Provided passage section start

The development of programs and policies that benefit people involves a constant search. We seriously err if we think we know it all, or if we remain rigid in our thinking and our approaches to helping people, solving problems, and addressing issues. Through program evaluation, we ask questions, seek better paths, and make progress with humility to create a better world.

 

The Manager's Guide to Program Evaluation: 2nd Edition: Planning, Contracting, & Managing for Useful Results is now available. This revised edition is an invaluable resource with brand new real-world examples taken from recent evaluation research projects conducted by Wilder Research staff. Get your copy here from: Turner Publishing.


Saturday, January 01, 2022

Our New Year 2022

 

Today’s New York Times stated: “January 2022 arrives as our ways of keeping time seem broken. Calendar pages turn, yet time feels lost.” Yes. It can feel as if time froze. Recent events can seem distant; events of a year ago can seem like they recently occurred. Pandemic time does not have the feel of “real time”.

Of course, time did not freeze. Throughout 2021, the world continued to need research, and we at Wilder Research persevered, despite many obstacles, to do social research to improve the lives of individuals, families, and communities.

I never anticipated that the last of my 40 years as Executive Director of this 104 year old research institute would include navigating through a pandemic. The plague of Covid-19 forced us to balance work and personal responsibilities in unique ways, cope with sickness of ourselves and/or family members, learn how to accomplish a lot of tasks remotely, participate in meetings knowing that a child or grandchild might pop onto the screen, and overcome myriad other challenges – while nevertheless maintaining high standards of quality for our products and services.

Wilder Research staff acted in heroic ways to move our products and services out the door and into the hands of research users. Our mission maintained our motivation because community needs did not freeze in time; organizations striving to make the world a better place did not halt operations. Community leaders, decision-makers, public officials, philanthropic organizations, news media sought greater insight (which research can provide) regarding social issues, to cope with unprecedented experiences.

Whatever 2022 brings – it will not include yesteryear’s standard patterns of living and working. Amidst the “new abnormal”, we might not settle into any predictable arrangements for our lives, for at least some time. But at Wilder Research, the values we hold – such as dedication to community, faith in our colleagues, commitment to high quality research products and services – those will persist and transcend whatever the future drops upon us.

Happy New Year!


Friday, October 15, 2021

Managing Evaluation – from the Program Manager’s Point of View

 

Much interest exists in evaluating and improving programs that serve our communities. Staff in nonprofit organizations and government agencies of all types want to know which services work and which do not work, so that they can continually increase their effectiveness. Funders want to know how best to invest their resources.

Provided passage section end
Data records section start

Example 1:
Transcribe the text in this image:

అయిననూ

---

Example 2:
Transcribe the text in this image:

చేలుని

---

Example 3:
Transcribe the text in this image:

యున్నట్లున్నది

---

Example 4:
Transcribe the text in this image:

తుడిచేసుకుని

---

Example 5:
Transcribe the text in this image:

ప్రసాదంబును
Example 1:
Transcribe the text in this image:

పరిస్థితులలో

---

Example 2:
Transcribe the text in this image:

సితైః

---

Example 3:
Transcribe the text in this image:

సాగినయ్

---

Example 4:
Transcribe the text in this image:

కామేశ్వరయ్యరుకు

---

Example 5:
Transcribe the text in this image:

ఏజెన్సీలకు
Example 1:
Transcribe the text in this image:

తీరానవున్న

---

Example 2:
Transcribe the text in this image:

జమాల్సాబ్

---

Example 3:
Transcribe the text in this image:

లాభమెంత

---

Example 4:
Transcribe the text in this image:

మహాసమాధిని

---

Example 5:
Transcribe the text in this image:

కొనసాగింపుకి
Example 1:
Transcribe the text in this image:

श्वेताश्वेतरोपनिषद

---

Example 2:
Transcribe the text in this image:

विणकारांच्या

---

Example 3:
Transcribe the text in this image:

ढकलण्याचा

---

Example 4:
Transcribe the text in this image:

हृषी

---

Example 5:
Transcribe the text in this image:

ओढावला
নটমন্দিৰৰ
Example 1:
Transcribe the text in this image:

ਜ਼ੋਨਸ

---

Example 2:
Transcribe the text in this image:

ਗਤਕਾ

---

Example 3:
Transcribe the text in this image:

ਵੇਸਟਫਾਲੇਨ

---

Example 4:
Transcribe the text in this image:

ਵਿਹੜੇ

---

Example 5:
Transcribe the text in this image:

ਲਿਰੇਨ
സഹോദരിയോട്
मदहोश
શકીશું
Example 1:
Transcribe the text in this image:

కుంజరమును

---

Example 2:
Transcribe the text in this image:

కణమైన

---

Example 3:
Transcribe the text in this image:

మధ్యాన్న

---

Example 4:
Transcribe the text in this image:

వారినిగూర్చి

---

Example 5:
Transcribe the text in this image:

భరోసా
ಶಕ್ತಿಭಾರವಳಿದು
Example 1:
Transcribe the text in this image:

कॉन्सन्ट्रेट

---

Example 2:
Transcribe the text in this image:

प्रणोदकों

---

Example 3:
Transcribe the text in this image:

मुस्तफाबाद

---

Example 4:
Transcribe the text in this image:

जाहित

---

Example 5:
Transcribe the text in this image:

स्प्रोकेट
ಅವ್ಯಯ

Data records section end

## Task set:
1. According to the Wilder Research blog text, how many years did the author serve as Executive Director of the research institute?
2. Carry on the Wilder Research blog text from its final sentence.

## Answers by task:
1. 40 years.

2.
I’ve written a new book, The Manager’s Guide to Program Evaluation (2nd edition), to help those of you who value the benefits of high quality program evaluation and have responsibility for making sure that evaluation occurs, but need help understanding how best to make it happen. This new edition provides several examples of evaluation research, based on work completed at Wilder Research. Those examples can help readers to better understand how evaluation might occur in their organizations. 

The Manager’s Guide takes a common sense approach to explaining program evaluation. All of us intuitively make decisions, based on the best information that we have, regarding activities in our daily lives. We discover the best way to travel to a destination; we assess products in order to decide which ones to purchase; and so on. Program evaluation formalizes that intuitive process. It offers overall discipline, specific rules, and reliable methods so that we can ensure the validity of whatever information we collect and the soundness of whatever judgements we make. It offers us confidence that we will move forward to increase our impacts.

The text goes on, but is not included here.